Quelques études en médecine humaine chez des patients atteints de pancréatite chronique ont montré qu'une complémentation en enzymes pancréatiques diminuait la fréquence et l'intensité des épisodes de douleurs secondaires aux affections pancréatiques malgré une fonction exocrine en apparence sans anomalie 5.

Aucune étude vétérinaire n'a été réalisée pour confirmer cet effet chez le chat. Cependant, certains auteurs utilisent les enzymes pancréatiques chez les chats souffrant de pancréatite chronique et observent parfois une amélioration des signes digestifs et de l'anorexie 4.

Complémentations

Des complémentations en vitamines liposolubles, en acides aminés ou antioxydants peuvent s'avérer justifiées chez des chats souffrant de lipidose hépatique ou de cholestase.

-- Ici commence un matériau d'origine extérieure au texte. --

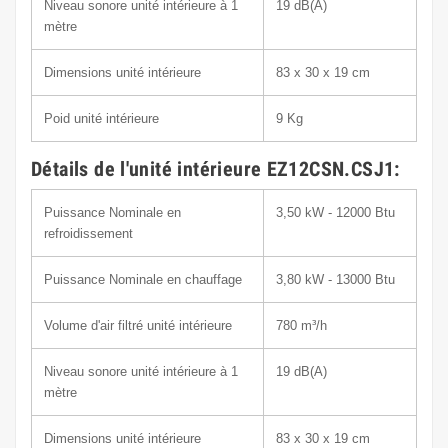
Niveau sonore unité intérieure à 1
19
dB(A)
mètre
Dimensions unité intérieure
83 x 30 x 19
cm
Poid unité intérieure
9
Kg
Détails de l'unité intérieure EZ12CSN.CSJ1:
Puissance Nominale en
3,50 kW - 12000 Btu
refroidissement
Puissance Nominale en chauffage
3,80 kW - 13000 Btu
Volume d'air filtré unité intérieure
780
m³/h
Niveau sonore unité intérieure à 1
19
dB(A)
mètre
Dimensions unité intérieure
83 x 30 x 19
cm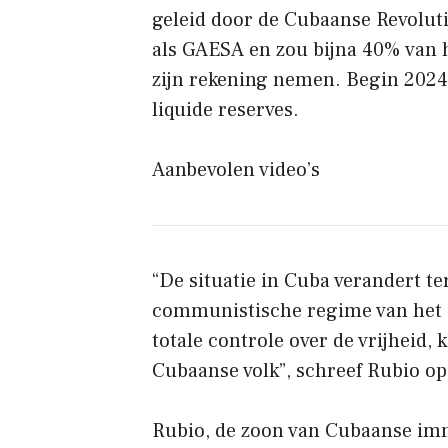
geleid door de Cubaanse Revoluti
als GAESA en zou bijna 40% van 
zijn rekening nemen. Begin 2024 
liquide reserves.
Aanbevolen video’s
“De situatie in Cuba verandert t
communistische regime van het eil
totale controle over de vrijheid,
Cubaanse volk”, schreef Rubio op
Rubio, de zoon van Cubaanse imm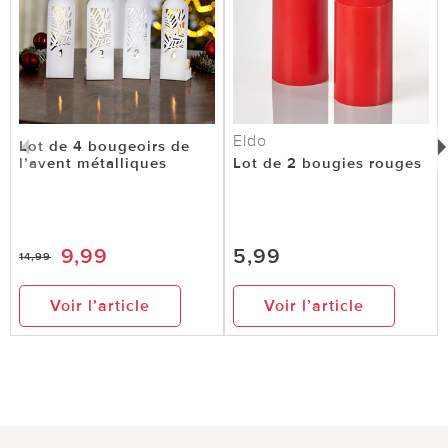
Eldo
Lot de 4 bougeoirs de
l’avent métalliques
Lot de 2 bougies rouges
9,99
5,99
14,99
Voir l’article
Voir l’article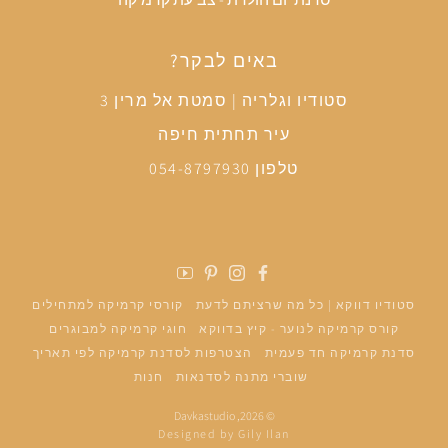
באים לבקר?
סטודיו וגלריה | סמטת אל מרין 3
עיר תחתית חיפה
טלפון 054-8797930
פייסבוק
אינסטגרם
פינטרסט
יוטיוב
סטודיו דווקא | כל מה שרציתם לדעת
קורסי קרמיקה למתחילים
קורס קרמיקה לנוער - קיץ בדווקא
חוגי קרמיקה למבוגרים
סדנת קרמיקה חד פעמית
הצטרפות לסדנת קרמיקה לפי תאריך
שוברי מתנה לסדנאות
חנות
Davkastudio
© 2026,
Designed by Gily Ilan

Le tableau 3 peut être consulté pour les posologies des molécules d'intérêt.

SUIVI

Un contrôle clinique régulier est primordial : appétit, température rectale, état d'hydratation, électrolytes, glycémie, bilirubinémie.

L'absence de réponse au traitement doit inciter à reconsidérer le diagnostic ou envisager des complications. Les complications possibles d'une pancréatite sont une nécrose du pancréas, une coagulation intravasculaire disséminée (CIVD), une surinfection bactérienne (abcès pancréatique), une septicémie, une défaillance multiorganique (notamment une insuffisance rénale aiguë).

Une tumeur du pancréas doit également être envisagée chez les chats adultes vieillissants. Des comorbidités fréquemment associées aux pancréatites doivent également être recherchées et le traitement adéquat mis en place : lipidose hépatique, cholangite, entérite chronique, maladie rénale chronique, diabète sucré, obstruction biliaire.

CONCLUSION

Le traitement de la pancréatite est essentiellement symptomatique, il est axé sur la fluidothérapie, l'administration d'anti-vomitifs, l'analgésie et la réalimentation entérale précoce. Si aucune amélioration clinique n'est observée pendant les premiers jours d'hospitalisation, la recherche de complications ou d'affections concomitantes est nécessaire. Il est important de les prendre en considération car elles conditionnent le traitement et le pronostic.